Dia do Professor

DIA DO PROFESSOR

Dispenso felicitações por este meu dia,
eu que professo, ensino em troca de pão.
Dispenso que me desejem este meu dia
feliz como um dia de picnic com a família.

Eu me recuso a este prêmio mesquinho.
Porque beira à desonestidade, à hipocrisia
receber da sociedade esta deferência,
quando, nos restantes dias do ano,
a mesma sociedade relega o professor ao abandono,
ao descaso com que as autoridades o tratam.
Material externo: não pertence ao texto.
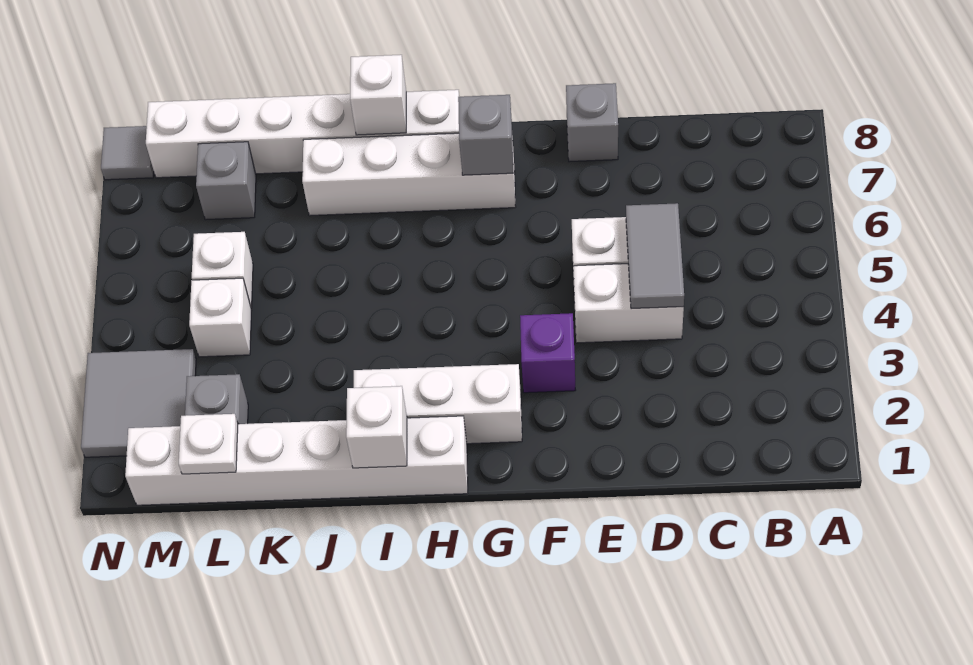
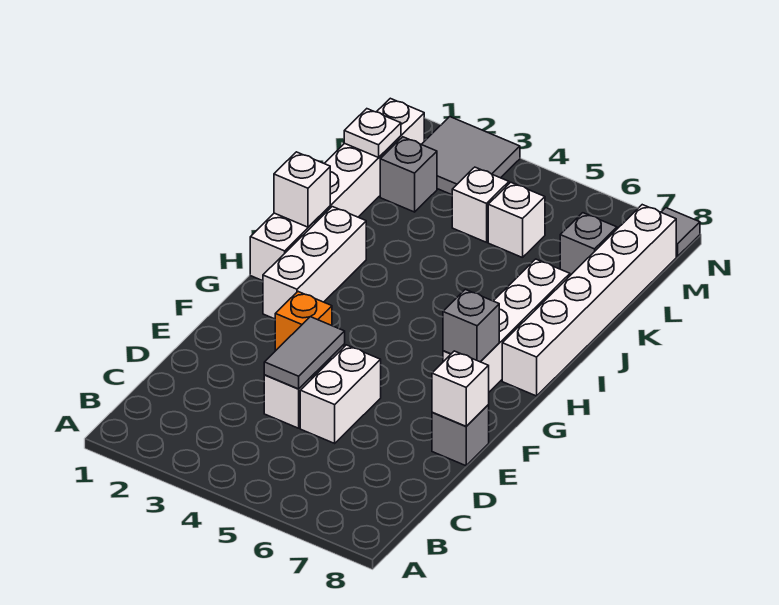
grey 1x2 tile [626,203,684,309] -> grey 1x2 tile turned to [264,317,345,389]
purple 1x1 brick [520,313,575,393] -> orange 1x1 brick [275,292,332,351]
white 1x1 brick [350,55,406,135] -> white 1x1 brick moved to [432,351,489,426]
Dispenso felicitações por este meu dia,
mesmo sabendo que boa parte de meus alunos
o faça de coração,

O governo de um certo Estado
bota a tropa de choque para bater nos professores.
No meu Estado, a greve de professores
atinge sessenta dias e isso não importa.
Governo e mídia emudeceram.
Aquele governador que furtou a merenda
e surrou alunos em protesto,
acusou seus professores de aparelhamento ideológico.
E seu partido foi reconfirmado nas urnas.

Como acreditar que a sociedade ama seus professores?

O novo ministro, que nunca deu aula,
declara que qualquer conhecedor é suficiente
para se tornar um professor.
E entende que os fracassos do ensino
está exclusivamente em quem ensina.
E, em nome da economia,
corta investimentos na Educação.

Como não tomar homenagens no dia de hoje
como piadas de mau gosto?
Sobretudo se partem de autoridades e gestões?

Nossos políticos aprovam leis
que congelam salários num país tangido a inflações.
Todo esse amor eu dispenso.
O professor, condenado como sempre fora à subsistência,
ficará programaticamente mais empobrecido.
Dispenso as felicitações.

Eu te amo, mas quero tua casa.
Eu te amo, mas quero tua aposentadoria.
Eu te amo, mas quero tua saúde, tua comida, teu sossego.

No dia do professor, nesta metade de outubro,
eu espero a sinceridade cristalina:
“Professor, nós te odiamos.”
“Professor, nós te queremos morto.”
“Professor, nós queremos que o raio te parta.”

Isso para estes versos ficarem palatáveis.
Porque, bem ao gosto das turbas que outrora
bateram panelas contra a corrupção e hoje se calam,
as palavras explicitamente mais exatas seriam estas:
“Professor, vai tomar no cu!”
“Professor, vai à puta que te pariu!”
“Professor, fode-te!”

Confesso: até eu me sinto
escandalizado com estes versos.

É que já me fizeram crer
que minha condição de resíduo
é apenas fruto de minha inflexibilidade.
E que eu não lucro mais direitos
porque vivo embotando diálogos.
Mesmo que meus diálogos quase sempre
sejam precedidos de pau no crânio
e borracha no lombo.

Neste meu dia, não me felicitem.
Dispenso hipocrisias.
Dispenso falsas generosidades.

Imagem: Janus Korczak (educador polonês, morto na câmara de gás junto com suas duzentas crianças, em 1942).